The CWB and consumers

Stephen Gordon wonders whether eliminating the Canadian Wheat Board would be of benefit to consumers:

The Canadian Wheat Board: Won’t anybody think of the consumers?

The Canadian Wheat Board – a cartel for Canadian wheat producers – is experiencing the sort of troubles that all cartels have to deal with at some point or another: some of its members believe that they could do better on their own. We’ve all seen this story before, but a distinguishing feature of this issue is that the CWB cartel is enforced by the federal government.

So far, the debate has centred around the costs and benefits of the cartel for farmers: some are clearly winners, but some – especially those whose transportation costs to the world market are relatively low – would do better  by negotiating their own prices. CWB defenders aren’t shy about impugning the patriotism of those who would abandon it (“This is as wrong as it is un-Canadian“), and even the New York Times noticed the fuss.

But I haven’t seen any media report that has made the connection between high prices for producers and high food prices for consumers.

The CWB is an export cartel that pools the supply produced by Canadian farmers in order achieve greater market power and therefore higher prices (incomes). In the absence of of the CWB, farmers would likely have to sell to the two or three large US-based agribusiness firms who dominate the trade (this is why the US hates the CWB so much). While such a move would lower incomes for Canadian farmers there is no guarantee that this would lead to lower prices for consumers due to the structure of the market.

Having talked to farmers about the CWB, it seems to me that the CWB leads to higher prices for most farmers most of the time. It also greatly mitigates risk. And it’s not like farmers are making a killing out there. Do we value arrangements that enhance the lot of farmers when they are competing in international markets against producers in the US and the EU that are much more heavily subsidized by their governments?

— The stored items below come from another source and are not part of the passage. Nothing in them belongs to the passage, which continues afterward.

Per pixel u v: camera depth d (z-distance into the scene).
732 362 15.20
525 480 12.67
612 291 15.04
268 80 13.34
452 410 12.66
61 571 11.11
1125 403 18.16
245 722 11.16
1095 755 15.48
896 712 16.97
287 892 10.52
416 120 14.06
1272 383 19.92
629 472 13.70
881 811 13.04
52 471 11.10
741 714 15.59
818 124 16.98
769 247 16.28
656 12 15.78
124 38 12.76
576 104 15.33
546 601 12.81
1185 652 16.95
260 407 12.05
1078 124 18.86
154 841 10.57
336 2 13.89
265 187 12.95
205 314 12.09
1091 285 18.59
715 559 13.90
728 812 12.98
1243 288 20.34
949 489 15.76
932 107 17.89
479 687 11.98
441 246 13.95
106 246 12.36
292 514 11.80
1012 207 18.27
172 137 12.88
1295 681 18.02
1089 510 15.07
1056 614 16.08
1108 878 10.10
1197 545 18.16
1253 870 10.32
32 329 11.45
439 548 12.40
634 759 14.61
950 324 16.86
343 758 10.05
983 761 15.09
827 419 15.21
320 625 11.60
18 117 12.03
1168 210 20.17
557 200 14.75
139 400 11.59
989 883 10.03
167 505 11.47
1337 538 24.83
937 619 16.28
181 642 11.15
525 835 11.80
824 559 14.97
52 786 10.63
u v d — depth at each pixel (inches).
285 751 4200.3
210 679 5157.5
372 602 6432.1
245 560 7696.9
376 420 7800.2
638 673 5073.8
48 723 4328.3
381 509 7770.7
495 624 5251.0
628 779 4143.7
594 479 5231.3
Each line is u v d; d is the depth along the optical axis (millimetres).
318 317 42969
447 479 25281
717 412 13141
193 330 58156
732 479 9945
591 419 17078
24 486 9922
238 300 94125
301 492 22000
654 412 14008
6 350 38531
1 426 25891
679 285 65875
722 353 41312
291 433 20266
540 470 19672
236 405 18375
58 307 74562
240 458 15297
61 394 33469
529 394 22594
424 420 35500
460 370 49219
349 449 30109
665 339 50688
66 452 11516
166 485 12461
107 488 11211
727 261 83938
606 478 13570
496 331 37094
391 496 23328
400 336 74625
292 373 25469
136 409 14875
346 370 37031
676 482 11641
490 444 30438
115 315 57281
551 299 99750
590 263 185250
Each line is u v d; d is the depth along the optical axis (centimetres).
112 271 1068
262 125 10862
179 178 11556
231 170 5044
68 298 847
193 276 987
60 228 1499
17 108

Economists generally support arrangements like copyright and patent protection that create monopoly power for creators of new works, a major distortion in market forces. Supporting farmers to pool their supply is much less distortionary, and yet it gets attacked by economists.

5 comments

  • The difference is that wheat is rival good, and knowledge isn’t.

  • True, but my point is that both are interventions in the marketplace that redistribute income from consumers to producers. In the case of copyright and patents the impact of the redistribution is much much larger than in the case of the CWB.

  • No-one is questioning wheat farmers’ property rights over what they produce. Or even their right to form a cartel (although I do have a problem when the powers of the federal govt are used to enforce it). The point is that the story doesn’t end with a cost-benefit analysis for producers.

  • It also occurs to me that since low-income households spend relatively more on food, this particular transfer from consumers to porducers amounts to a regressive redistribution of income.

  • If selling to the CWB was mandatory for all wheat farmers in Canada then it would be on firmer ground.

    But the fact that the CWB applies only to western farmers (except for most, but not all, of British Columbia) makes it appear as an aggregious attack on the freedom of farmers to do with their produce as they like.

    I think that even if the CWB is good for western wheat farmers as a whole (a debatable proposition), the monopoly can not stand. Individual rights trump the right of the whole.